Fetal wounds can heal without scarring. There is evidence that the sensory nervous system plays a role in mediating inflammation and healing, and that the reinnervation pattern of adult wounds differs from that of unwounded skin. Ectoderm is required for development of the cutaneous nerve plexus in early gestation. It was hypothesised that scarless fetal wounds might completely regenerate their neural and vascular architecture. Wounds were made on mouse fetuses at embryonic day 16.5 of a 19.5-day gestation, which healed without visible scars. Immunohistochemical analysis of wound sites was performed to assess reinnervation, using antibodies to the pan neuronal marker PGP9.5 as well as to the neuropeptides calcitonin gene-related peptide (CGRP) and substance P (SP).

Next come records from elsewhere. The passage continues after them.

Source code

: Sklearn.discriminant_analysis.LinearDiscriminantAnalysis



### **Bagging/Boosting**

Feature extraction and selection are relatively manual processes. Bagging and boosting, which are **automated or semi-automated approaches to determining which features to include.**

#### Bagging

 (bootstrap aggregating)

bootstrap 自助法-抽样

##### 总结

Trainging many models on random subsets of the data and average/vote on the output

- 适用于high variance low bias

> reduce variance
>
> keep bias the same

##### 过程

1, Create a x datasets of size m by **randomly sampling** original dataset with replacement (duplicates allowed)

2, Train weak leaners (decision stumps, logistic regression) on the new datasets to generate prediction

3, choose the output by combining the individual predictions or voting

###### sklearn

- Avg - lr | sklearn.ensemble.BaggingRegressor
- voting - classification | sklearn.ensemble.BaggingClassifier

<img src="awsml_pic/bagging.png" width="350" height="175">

Staining for the endothelial marker von Willebrand factor (VWF) allowed comparison of reinnervation and revascularisation. Wounds were harvested at timepoints from day 1 after wounding to postnatal day 6. Quantification of wound reinnervation and revascularisation was performed for timepoints up to 6 days post-wounding. Hypervascularisation of the wounds occurred within 24 h, and blood vessel density within the wounds remained significantly elevated until postnatal day 2 (4 days post- wounding), after which VWF immunoreactivity was similar between wound and control groups. Wound nerve density returned to a level similar to that of unwounded skin within 48 h of wounding, and PGP9.5 immunoreactive nerve fibre density remained similar to control skin thereafter. CGRP and SP immunoreactivity followed a similar pattern to that of PGP9.5, although wound levels did not return to those of control skin until postnatal day 1. Scarless fetal wounds appeared to regenerate their nerve and blood vessel microanatomy perfectly after a period of hypervascularisation.